Now that we have a solution for identifying regions for analysis, we now need a
way for preserving that information to be read at a later time.  To accomplish
this we propose adding a new section (.mca_code_regions) to the object file
generated by llvm.  During code generation, the start/end intrinsics described
above will be transformed into start/end labels in assembly.  When llvm
generates the object file from the user's code, these start/end labels form a
pair of values identifying the start of the user's code region, and size.  The
size represents the number of bytes between the start and end address of the
labels.  Note that the labels are emitted during assembly printing.  We hope
that these labels have no influence on code generation or basic-block
placement.  However, the target assembler strategy for handling labels is
outside of our control.
This proposed change affects the size of a binary, but only if the user calls
the start/end builtins mentioned above.  The additional size of the
.mca_code_regions section, which we imagine to be very small (to the order of a
few bytes), can trivially be stripped by tools like 'strip' or 'objcopy'.
Implementation Status
We currently have the proposed changes implemented at the url posted below.
This initial patch only targets ELF object files, and does not handle
relocatable addresses.  Since the start of a code region is represented as an
assembly label, and referenced in the .mca_code_regions section, that address
is relocatable.  That value can be represented as section-relative relocatable
symbol (.text + addend), but we are not handling that case yet.  Instead, the
proposed changes only handle linked/executable object files.
The change is presented  as a monolithic patch; however, when the time comes
it will be split into three  patches:
- The introduction of the builtins to clang.

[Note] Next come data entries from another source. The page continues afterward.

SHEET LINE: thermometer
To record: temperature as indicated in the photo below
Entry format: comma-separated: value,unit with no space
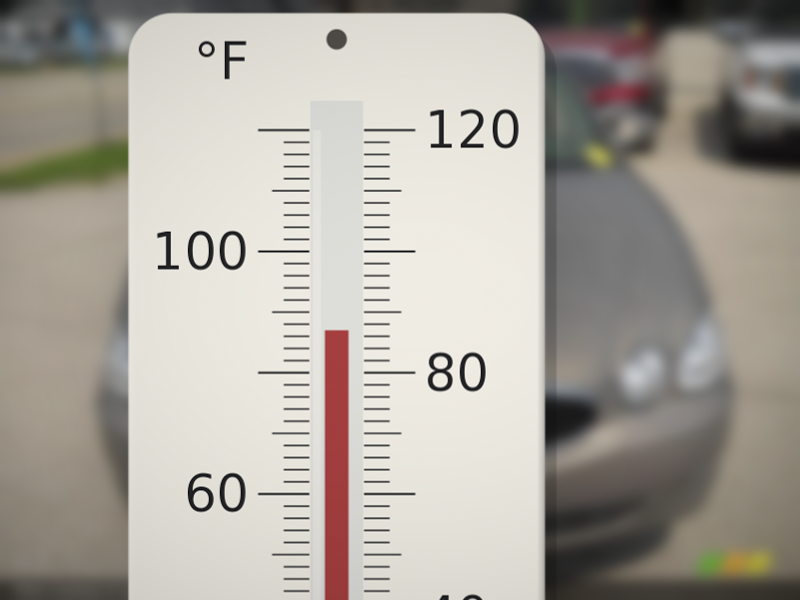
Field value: 87,°F
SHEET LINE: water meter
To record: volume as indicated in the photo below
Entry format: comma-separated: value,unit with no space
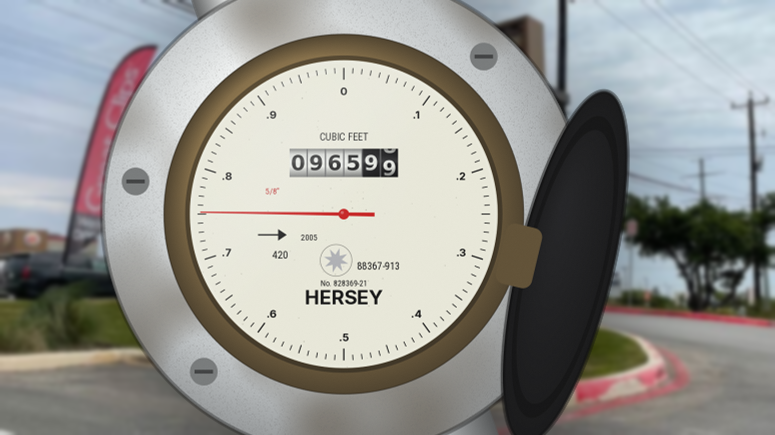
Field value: 96598.75,ft³
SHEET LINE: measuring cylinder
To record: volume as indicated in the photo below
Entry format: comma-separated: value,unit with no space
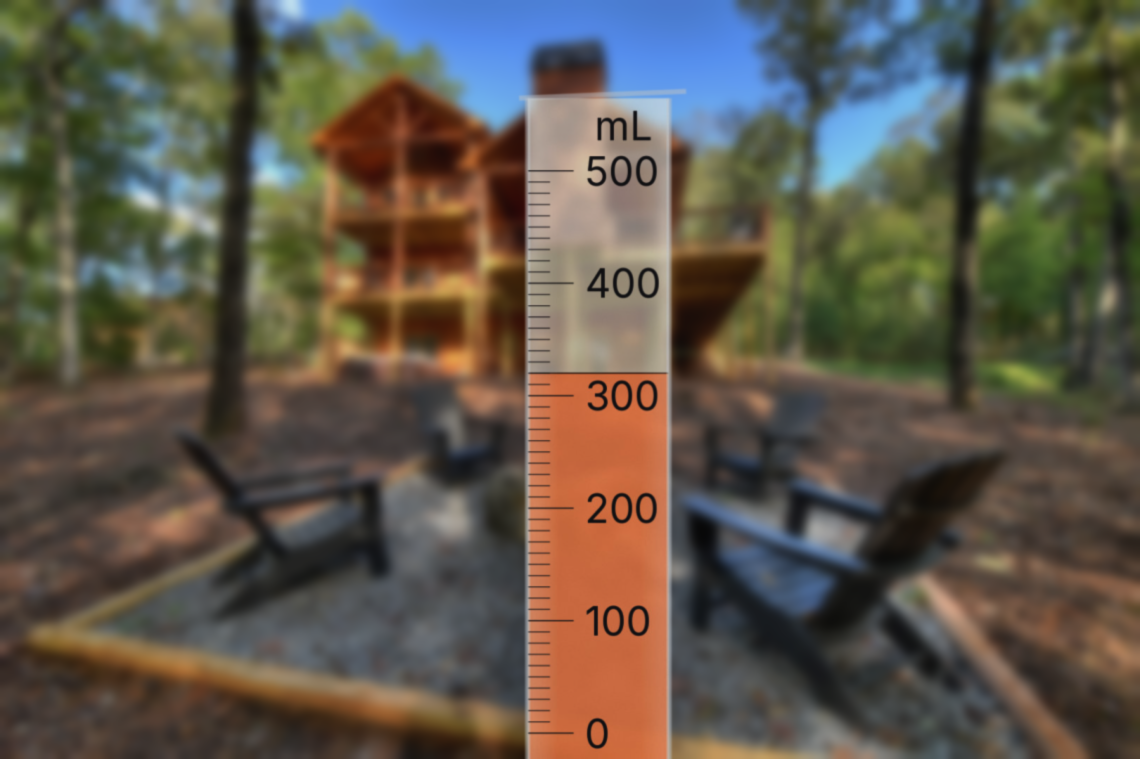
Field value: 320,mL
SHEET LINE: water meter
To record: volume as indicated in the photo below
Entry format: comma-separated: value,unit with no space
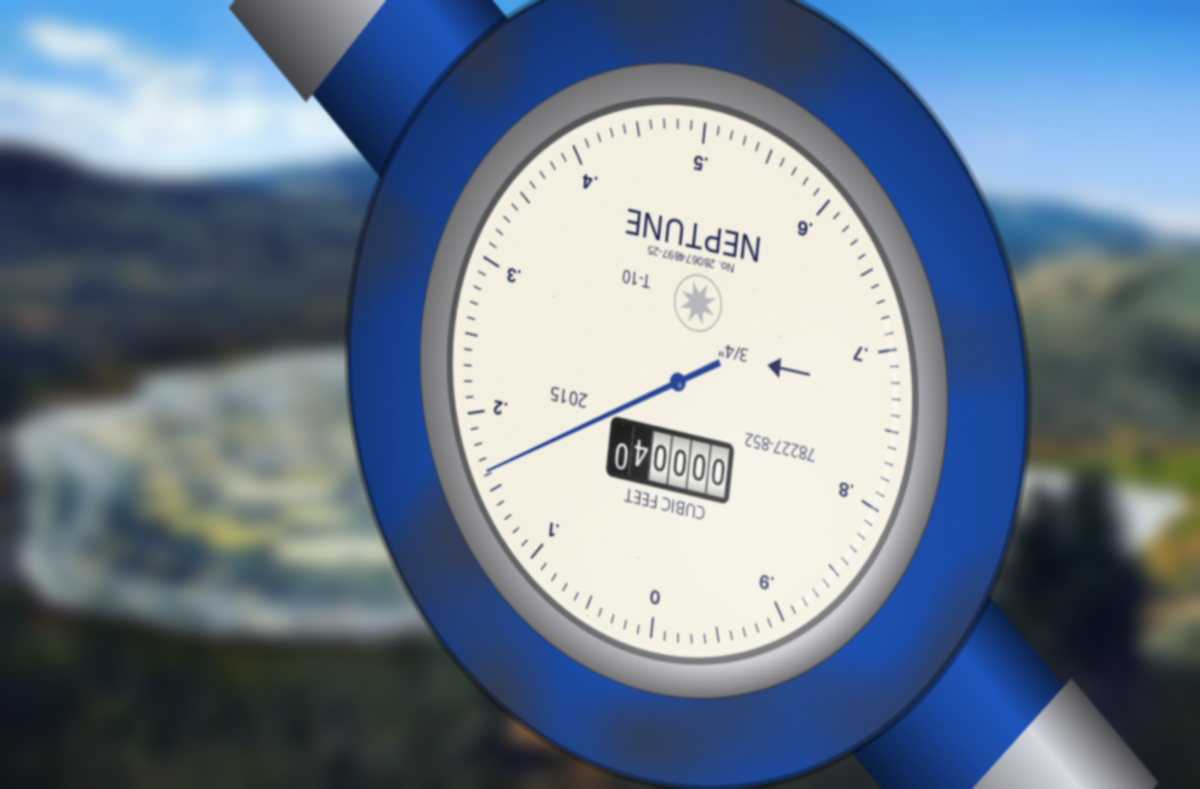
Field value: 40.16,ft³
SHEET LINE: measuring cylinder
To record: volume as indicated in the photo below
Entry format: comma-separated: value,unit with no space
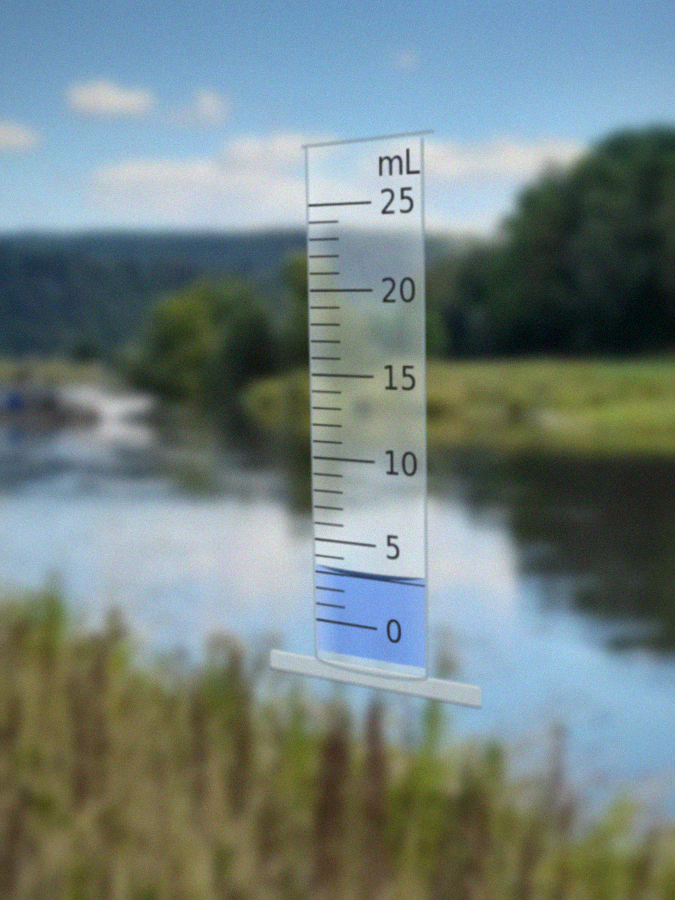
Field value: 3,mL
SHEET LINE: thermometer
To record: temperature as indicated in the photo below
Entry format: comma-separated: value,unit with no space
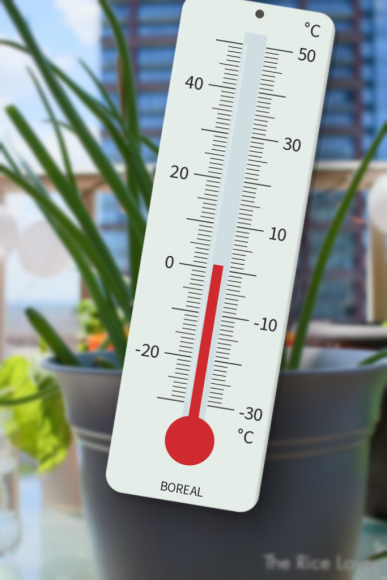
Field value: 1,°C
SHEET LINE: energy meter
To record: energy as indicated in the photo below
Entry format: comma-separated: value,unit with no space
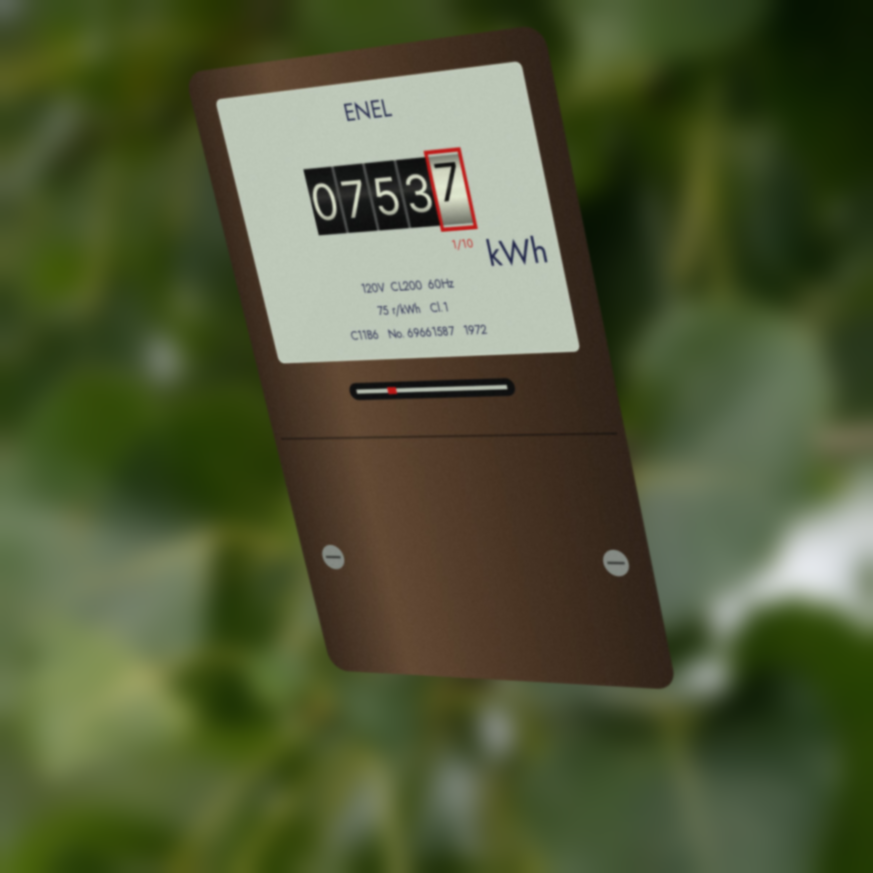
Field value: 753.7,kWh
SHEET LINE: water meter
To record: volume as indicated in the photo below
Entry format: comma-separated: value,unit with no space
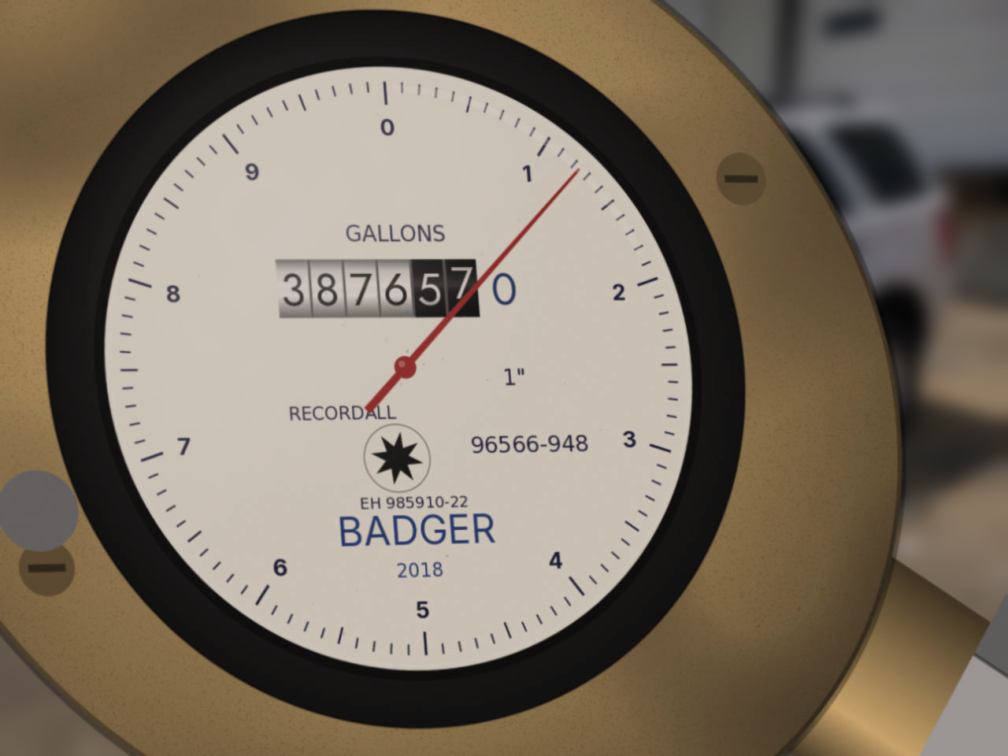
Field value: 3876571.2,gal
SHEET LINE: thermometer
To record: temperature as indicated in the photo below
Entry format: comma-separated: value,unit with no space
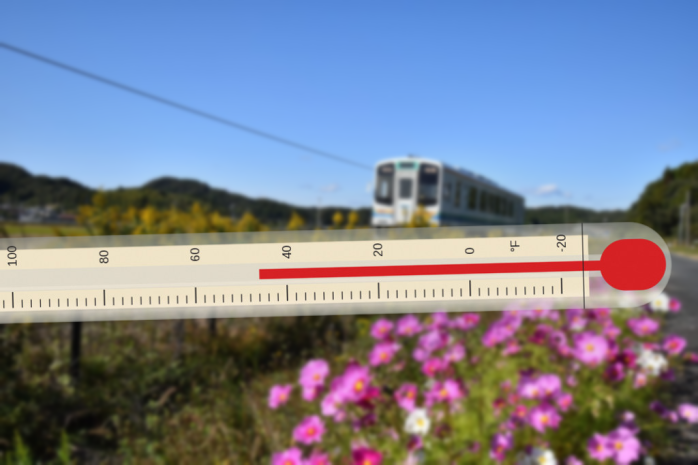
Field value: 46,°F
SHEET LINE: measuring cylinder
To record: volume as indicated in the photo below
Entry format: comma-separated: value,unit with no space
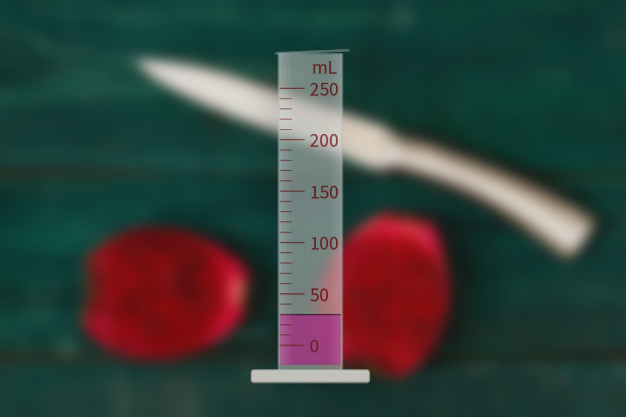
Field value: 30,mL
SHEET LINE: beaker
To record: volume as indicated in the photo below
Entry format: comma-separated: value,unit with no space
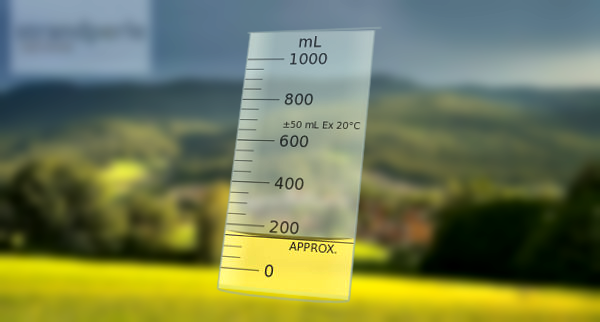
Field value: 150,mL
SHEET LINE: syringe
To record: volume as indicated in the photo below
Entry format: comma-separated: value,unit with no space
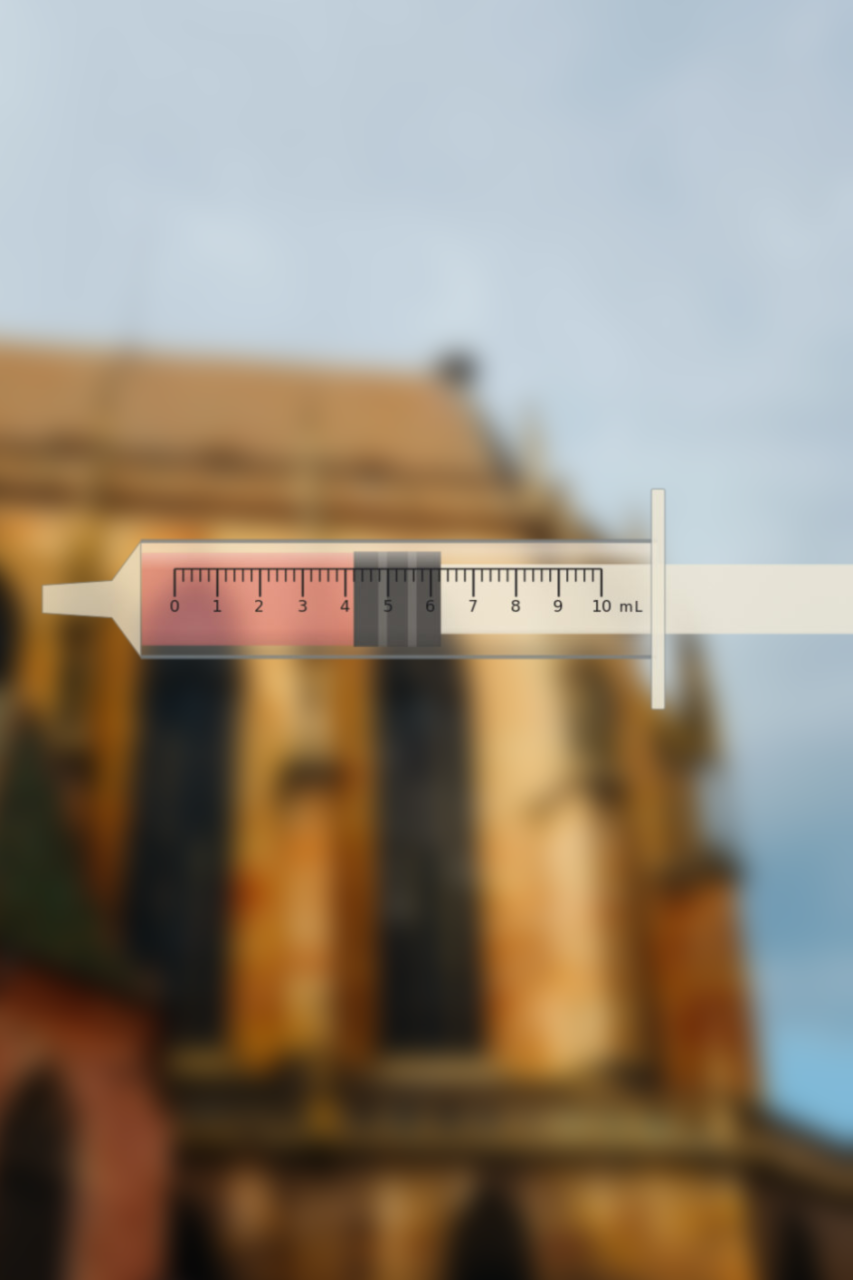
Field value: 4.2,mL
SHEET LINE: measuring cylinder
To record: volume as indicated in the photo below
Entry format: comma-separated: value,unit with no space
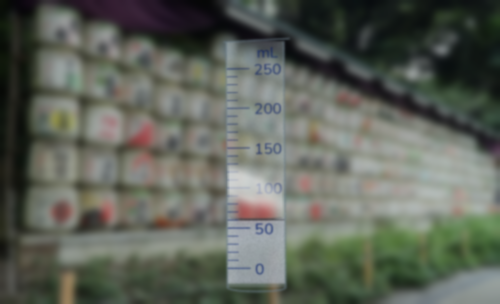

- The llvm portion (the added intrinsics).
- The llvm-mca portion.
This RFC was proposed to the wider llvm community here:
https://lists.llvm.org/pipermail/llvm-dev/2018-November/127784.html
I've set hasSideEffects to true, so that DeadMachineInstructionElim does not remove the llvm-mca code markers under optimization. However, it's certainly possible that optimizations will move code outside of the region.